Three years ago, the idea of such a thing being said about a borough famous for the 2011 riots and its unflattering haircuts (“The Croydon facelift”), would have been unimaginable.
Now, Croydon is London’s fastest growing tech ecosystem (according to the Office for National Statistics) and is home to over a thousand early stage and scale-up digital, technical and creative startups. Every week we’re finding new tech companies either moving to or being founded within the borough.
At the heart of Croydon Tech City’s success is the fact that it is a volunteer-led movement. From the first meeting of just twenty residents meeting together in late 2012, the Croydon Tech City has now grown into a dynamic, engaged collective of over two thousand venture capitalists, software developers and entrepreneurs – each of whom are united around the vision of making post-riot Croydon "the Silicon Valley of south London".
Enough has been said about what is making Croydon such an attractive place for tech companies. What really makes Croydon Tech City’s strategy so significant is its approach to up-skilling the borough with much-needed STEM skills, thus preparing the populace to prepare for and participate in the tech economy on its doorstep.
Future Tech City is the name of our dedicated programme to service, support and encourage the take-up of computer programming and coding by as many Croydoners to prepare them for the tech economy of the future and for their personal development.
Firstly, we work with Code Club, aiming to get one into every primary school in the borough to teach young children basic STEM skills and support teachers to deliver an increasingly complicated technology curriculum. Secondly, we support Apps for Good’s work in the borough’s secondary schools.

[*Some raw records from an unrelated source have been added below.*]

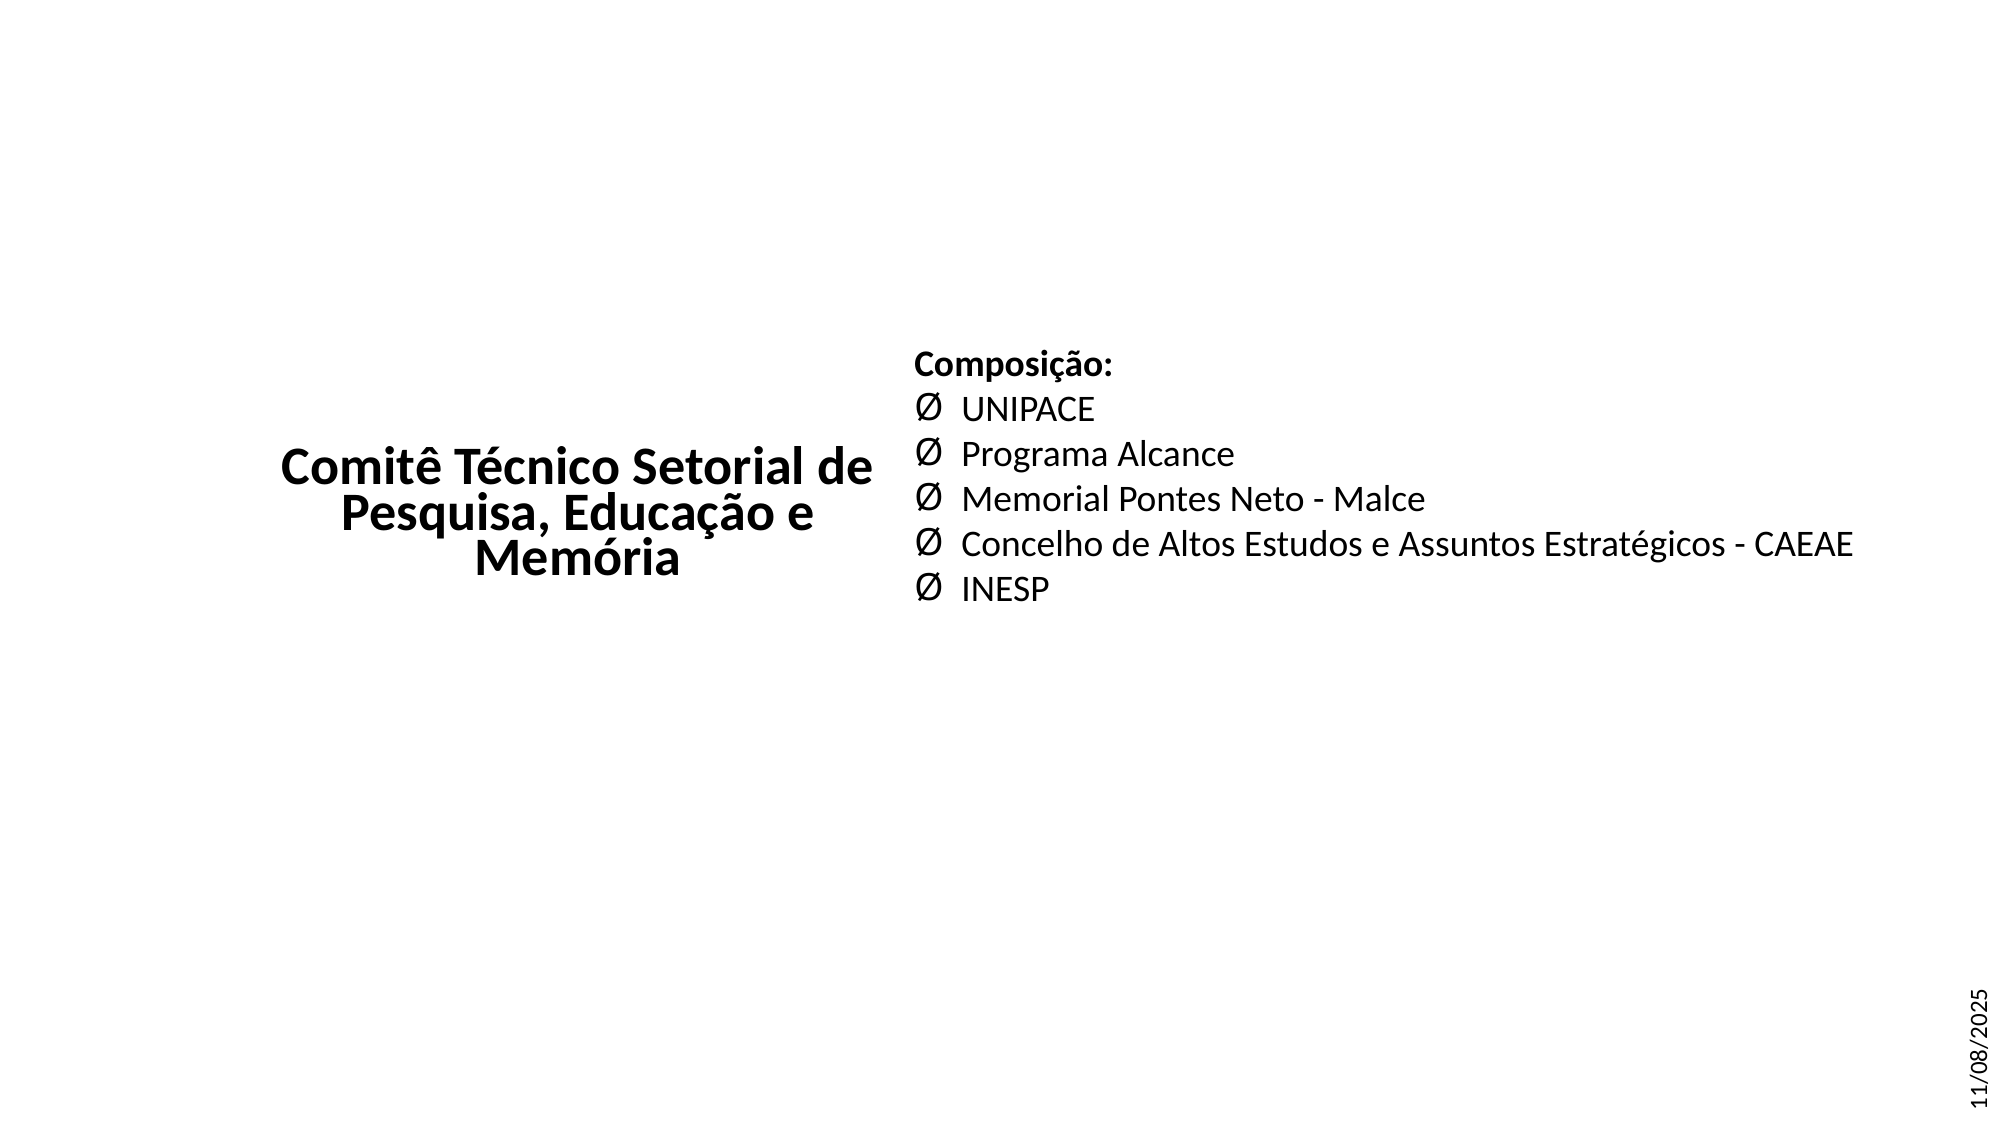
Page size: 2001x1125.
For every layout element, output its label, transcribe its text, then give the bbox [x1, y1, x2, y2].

text_box Composição: UNIPACE Programa Alcance Memorial Pontes Neto - Malce Concelho de Altos Estudos e Assuntos Estratégicos - CAEAE INESP [899, 331, 1872, 619]
list Comitê Técnico Setorial de Pesquisa, Educação e Memória [256, 440, 899, 600]
text_box 11/08/2025 [1954, 972, 2000, 1125]
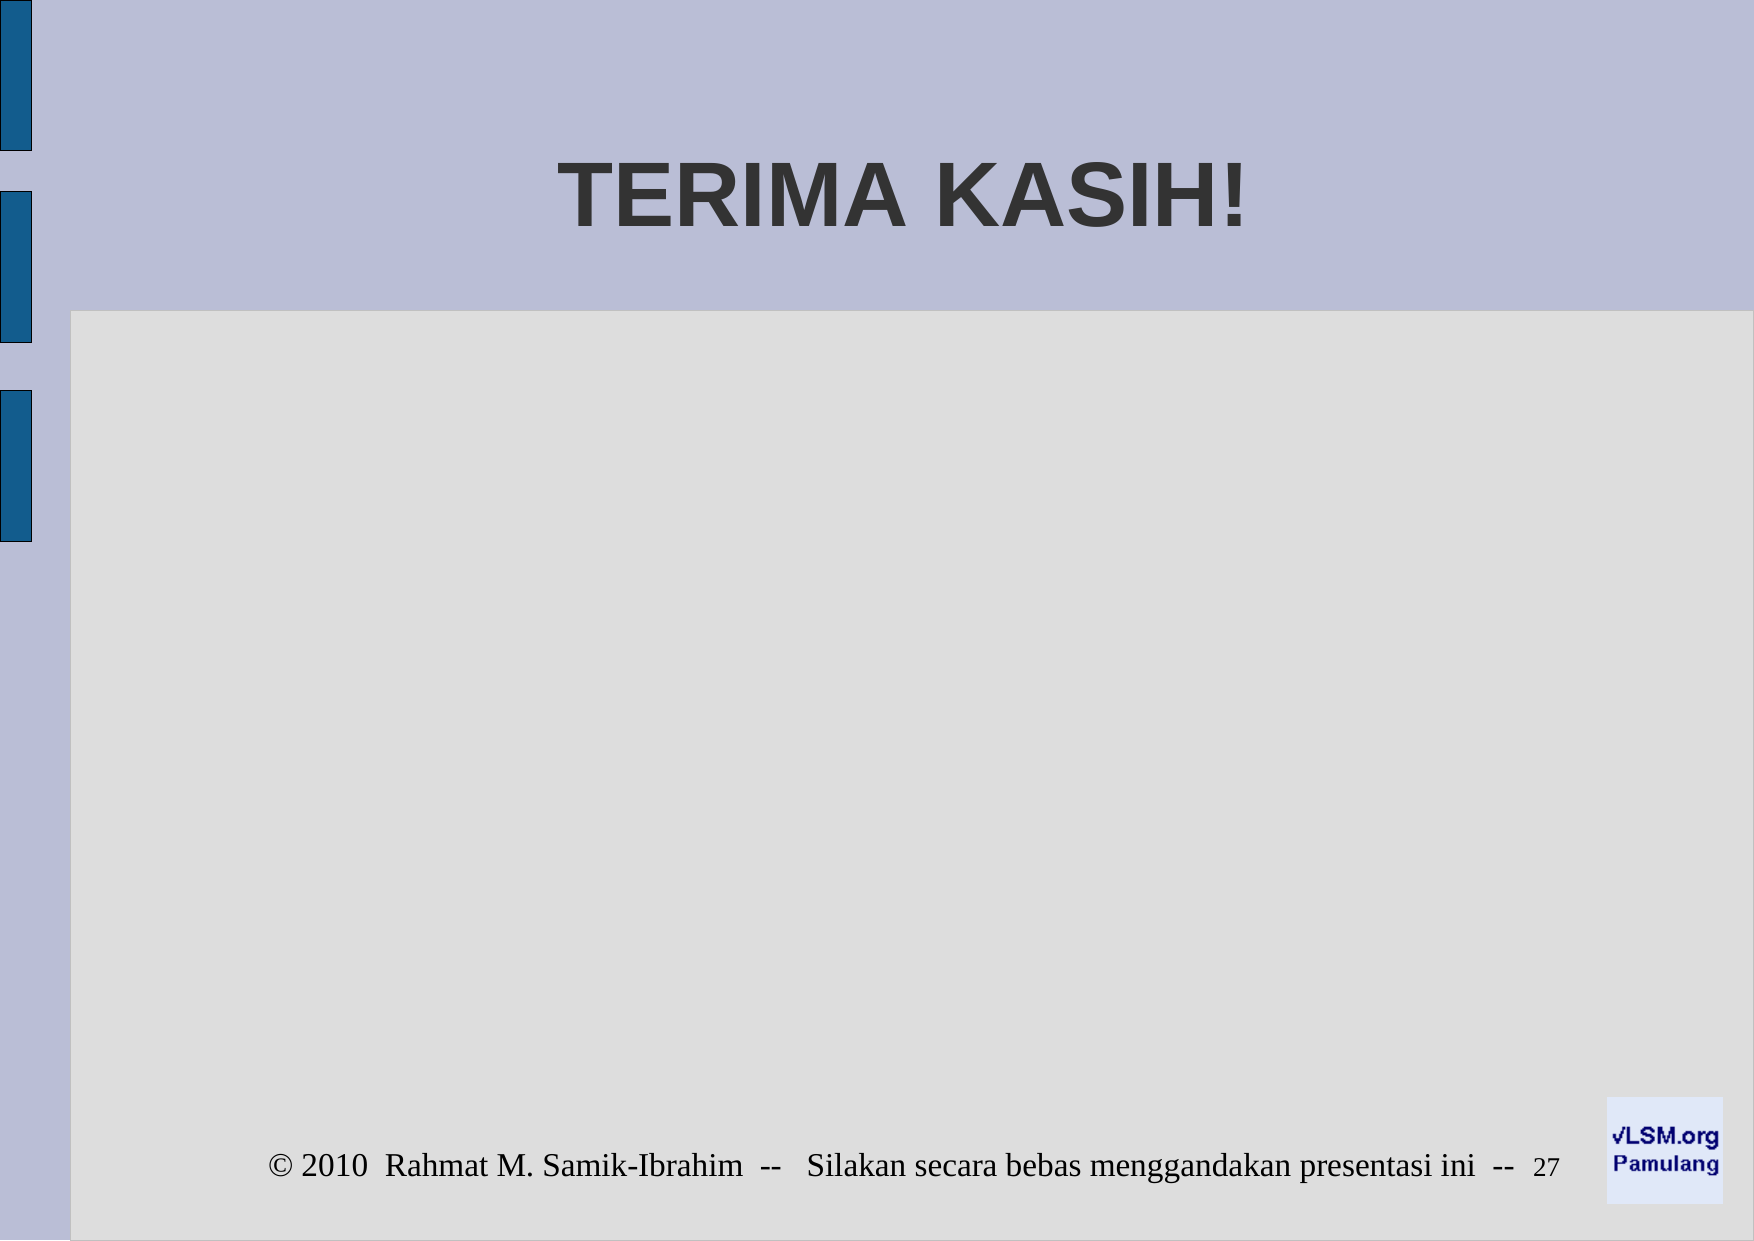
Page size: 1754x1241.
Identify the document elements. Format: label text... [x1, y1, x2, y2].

picture [1607, 1097, 1723, 1204]
title TERIMA KASIH! [69, 123, 1738, 267]
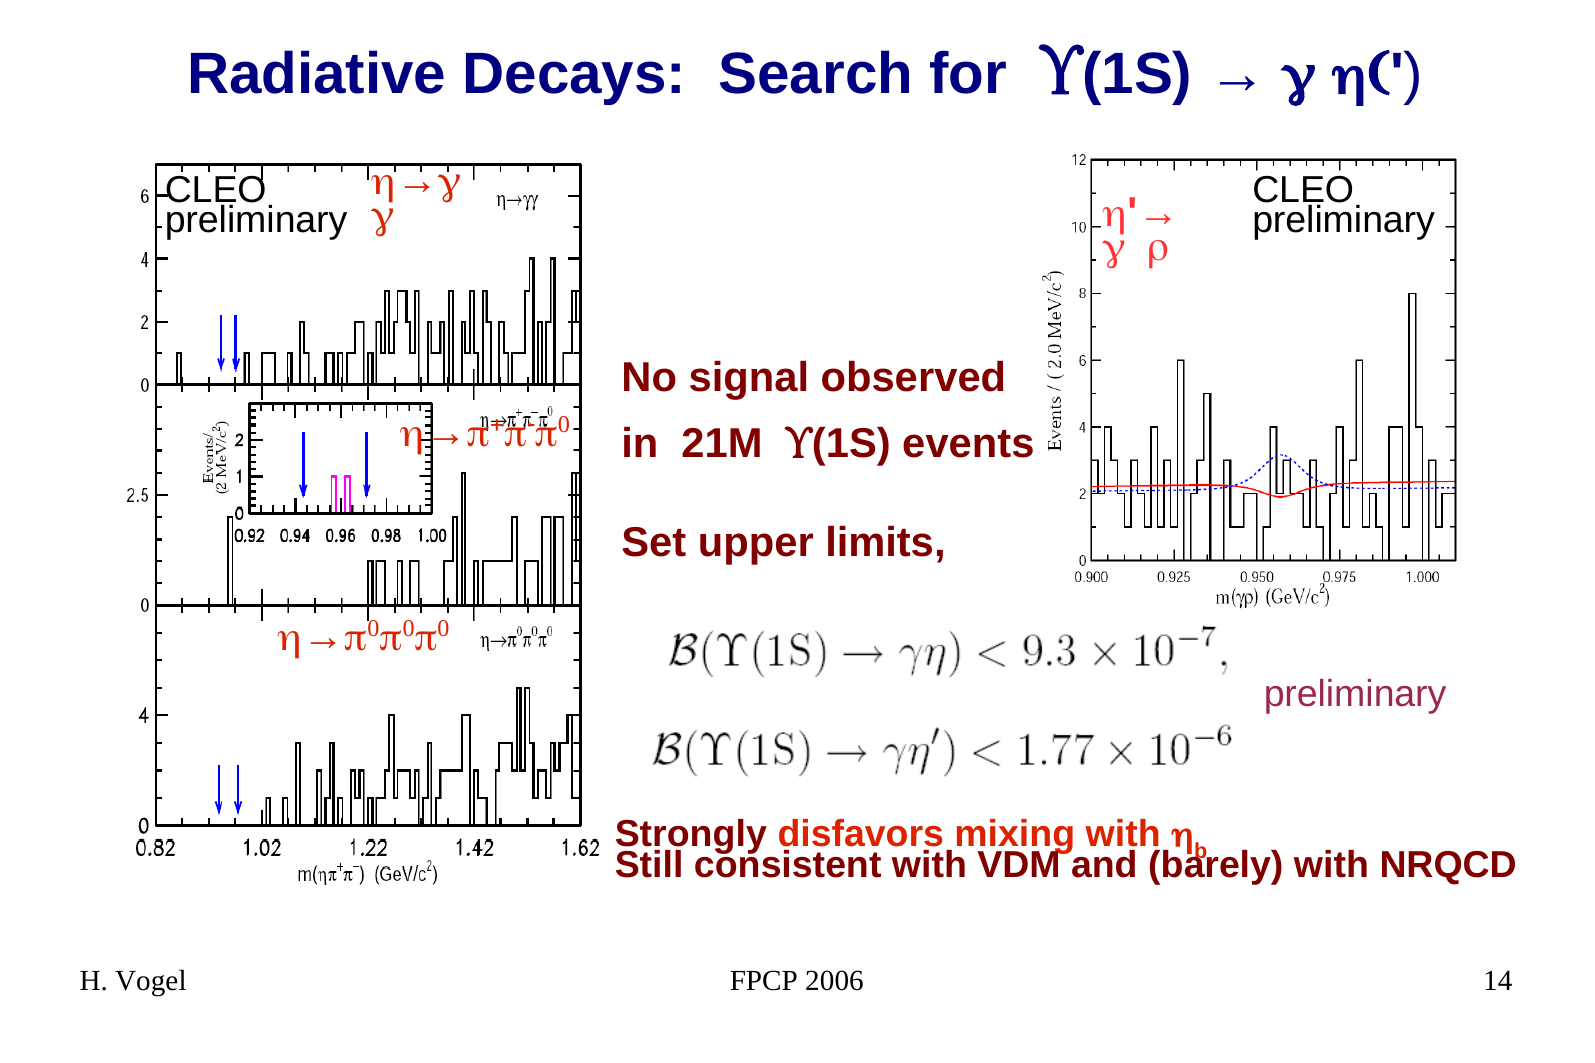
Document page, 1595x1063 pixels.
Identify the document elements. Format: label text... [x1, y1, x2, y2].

"Young Croydon Tech City" is a bi-annual event to help young people understand how to have successful career in technology: secondary school students meet successful local men and women of different backgrounds, talking about how they built their tech careers. The fourth stream is an apprenticeships and work experience scheme that marries schools to local tech companies.
Finally, three times a month, we put on free "community classes" for anyone in the borough that wishes to learn web design, Agile & Scrum methodology, and general startup skills.
In little under three years, Croydon has transformed from a national joke to a burgeoning tech ecosystem with the infrastructure, talent, and community to rival both Brighton and east London. Most importantly, this has been done with local people at the very heart of the movement: not a top-down government initiative or a commercially-motivated private sector initiative.
The Croydon Tech City model is one that could be replicated all over Britain – and with that in mind, it really does have the potential to be, as Hancock said, “a blueprint for the future”.